• [DOMANDE]:
1) Nel testo sui musei, in base a che cosa va giudicata la bontà di un metodo?
2) Scriva il seguito del testo sui musei, riprendendo subito dopo la sua ultima frase.

• [TESTO DEL DOCUMENTO]:
+===+
Invece io non credo che gli atti di governo si possano giudicare sul piano simbolico, o metaforico. Siamo allo storytelling del
governo senza il governo. Al racconto delle riforme senza le riforme.
Ma la bontà di un metodo (di un gesto, di una finestra aperta, di una
ventata d’aria…) va giudicata sulla base dei risultati che produce, non
su quello degli effetti mediatici che suscita.
In
questi giorni, tuttavia, anche molti colleghi e amici mi hanno detto
che tutto quello che ho appena scritto è verissimo, ma che la situazione
dei musei era così compromessa che qualunque ‘novità’ era comunque
preferibile al ‘vecchio’. Insomma, Franceschini avrebbe fatto bene a
comportarsi, rispetto al nostro patrimonio, come l’amante descritto da
una splendida canzone di Fabrizio De André: «E sarà la prima che
incontri per strada / che tu coprirai d’oro per un bacio mai dato, /per
un amore nuovo».
+===+
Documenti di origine
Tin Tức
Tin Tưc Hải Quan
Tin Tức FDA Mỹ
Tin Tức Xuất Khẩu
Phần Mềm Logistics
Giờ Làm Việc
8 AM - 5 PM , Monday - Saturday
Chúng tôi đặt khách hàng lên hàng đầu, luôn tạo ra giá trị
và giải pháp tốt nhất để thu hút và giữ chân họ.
+===+
• [LE SUE RISPOSTE]:
1) Sulla base dei risultati che produce, non degli effetti mediatici che suscita.

2)
Io
non sono d’accordo. Riconosco – e credo di averlo scritto più di tutti –
le infinite, gravissime insufficienze, e perfino i veri e propri
tradimenti, di molti dei funzionari delle soprintendenze a cui erano
affidati quei musei. Ma credo che la strada imboccata da Franceschini
aggiungerà danno a danno, stortura a stortura, errore ad errore. O
davvero pensiamo che affidare la Reggia di Caserta a un esperto di
marketing e il Museo Archeologico di Napoli a un funzionario comunale
(per approfondimenti rinvio al mio articolo uscito oggi sulla cronaca
napoletana di «Repubblica») sia la soluzione? O anche solo che sia
meglio del ‘vecchio’?
Quando,
nella Commissione Bray per la riforma del Mibact, cominciammo a
discutere dell’autonomia di alcuni grandi musei italiani, pensammo e
dicemmo che l’autonomia doveva essere funzionale a rendere questi musei
dei veri centri di ricerca, capaci di tornare a produrre, e quindi a
redistribuire, conoscenza. Tutto questo non è avvenuto: come ammette
Paolo Baratta, che sedeva in quella commissione e oggi ha presieduto
quella per la scelta dei direttori. Oggi l’Archeologico di Napoli ha 6
archeologi e Capodimonte 5 storici dell’arte, Brera 4, la Galleria
Estense di Modena 2 e la Galleria Borghese 3: di quali supermusei stiamo
parlando? E di quale rivoluzione culturale? Qua nemmeno un direttore
come Roberto Longhi potrebbe fare qualcosa di serio!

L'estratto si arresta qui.